Laura Boulton Professor of Folklore and Ethnomusicology
Project: "Ebola in Town": Critical Musical Connections in Liberian Communities during the 2014 Ebola Crisis in West Africa
In February 2015, Stone received an Indiana University Collaborative Research and Creative Activity Funding Award for her project "Ebola in Town": Critical Musical Connections in Liberian Communities during the 2014 Ebola Crisis in West Africa. During this project Professor Stone will partner with the Institute for Digital Arts and Humanities (IDAH) to segment, annotate, and analyze digital video data using the Annotators’ Workbench (AWB) software pioneered and developed by the EVIA Digital Archive (www.eviada.org), a project under IDAH and the Archives of Traditional Music (ATM).
Professor Stone will conduct ethnographic research to study how local Kpelle performers and audience members utilize indigenous music and the performing arts to unite and rebuild communities devastated by the ongoing Ebola epidemic. She will examine how the Kpelle use everyday expressions of music sound and motion to connect, and at the same time, negotiate ways of avoiding contracting the deadly virus as they navigate a bounded landscape in which physical contact is potentially lethal. Using the qualitative methods and techniques common in ethnomusicological research (fieldnotes, participant observation, playback interviews, video recordings, transcriptions) she will forge new paths of knowledge at the intersection of music and health. With the AWB software she will carry out an in-depth analysis of her digital video fieldwork recordings of dance, movement, gesture, and musical patterns, and will write descriptive annotations that explore how, in a climate of fear of contact, Kpelle musicians use music as a critical and vital tool of connection to creatively cooperate, and to intelligently comment on this overwhelming crisis.

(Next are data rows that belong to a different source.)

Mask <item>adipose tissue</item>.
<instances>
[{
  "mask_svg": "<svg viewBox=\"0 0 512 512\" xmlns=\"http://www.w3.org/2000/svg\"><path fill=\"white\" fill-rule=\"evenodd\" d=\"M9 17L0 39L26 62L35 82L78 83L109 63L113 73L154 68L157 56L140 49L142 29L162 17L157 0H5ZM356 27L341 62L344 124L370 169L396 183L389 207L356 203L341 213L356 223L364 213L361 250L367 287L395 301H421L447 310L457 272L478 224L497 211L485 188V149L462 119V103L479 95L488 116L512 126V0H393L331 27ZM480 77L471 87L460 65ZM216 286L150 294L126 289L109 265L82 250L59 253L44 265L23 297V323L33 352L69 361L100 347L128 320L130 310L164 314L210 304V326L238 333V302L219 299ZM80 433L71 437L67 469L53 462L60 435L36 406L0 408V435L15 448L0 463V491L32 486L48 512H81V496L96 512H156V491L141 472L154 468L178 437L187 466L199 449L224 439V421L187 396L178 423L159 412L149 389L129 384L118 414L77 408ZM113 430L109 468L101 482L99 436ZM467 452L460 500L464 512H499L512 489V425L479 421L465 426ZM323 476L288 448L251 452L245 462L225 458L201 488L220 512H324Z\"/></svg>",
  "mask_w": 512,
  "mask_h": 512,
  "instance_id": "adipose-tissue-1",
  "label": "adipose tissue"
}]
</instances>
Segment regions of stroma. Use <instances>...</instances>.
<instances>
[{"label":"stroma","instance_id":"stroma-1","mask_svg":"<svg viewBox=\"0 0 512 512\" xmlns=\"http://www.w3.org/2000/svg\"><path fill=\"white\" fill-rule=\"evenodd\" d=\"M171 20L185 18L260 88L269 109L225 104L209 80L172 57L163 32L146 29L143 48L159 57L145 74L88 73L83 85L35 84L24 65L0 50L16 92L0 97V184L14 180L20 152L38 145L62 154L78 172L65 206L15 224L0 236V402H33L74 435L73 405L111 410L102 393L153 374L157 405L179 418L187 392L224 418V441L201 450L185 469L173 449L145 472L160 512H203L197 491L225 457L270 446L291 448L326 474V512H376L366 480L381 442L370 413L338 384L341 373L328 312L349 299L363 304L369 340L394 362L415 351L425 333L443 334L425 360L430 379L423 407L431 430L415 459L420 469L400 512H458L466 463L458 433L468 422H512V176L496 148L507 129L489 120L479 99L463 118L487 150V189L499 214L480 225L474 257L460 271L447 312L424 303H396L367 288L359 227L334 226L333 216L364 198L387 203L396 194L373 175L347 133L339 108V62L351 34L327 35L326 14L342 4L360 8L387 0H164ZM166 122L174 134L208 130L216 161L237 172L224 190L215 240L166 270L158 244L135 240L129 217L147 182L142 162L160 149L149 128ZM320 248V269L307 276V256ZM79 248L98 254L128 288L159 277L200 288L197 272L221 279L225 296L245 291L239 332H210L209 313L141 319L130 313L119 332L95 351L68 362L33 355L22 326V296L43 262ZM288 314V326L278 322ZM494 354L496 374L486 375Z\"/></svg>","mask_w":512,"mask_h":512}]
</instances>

This project will build on her previous research on musical performance during the Liberian civil war crisis and post-crisis period, and will complement her annotated video collection of Kpelle musical events deposited in our EVIA digital archive. The completed project will be peer-reviewed and made available online through the EVIA search and browse application (www.media.eviada.org) The work carried out under the CRCAF will also form the basis of a peer-reviewed article, and will lay the groundwork for collaborating with IDAH on an external funding application to expand the scope and depth of the project, and further explore how communities use the arts to facilitate interactions, construct networks, and provide emotional paths through conflict.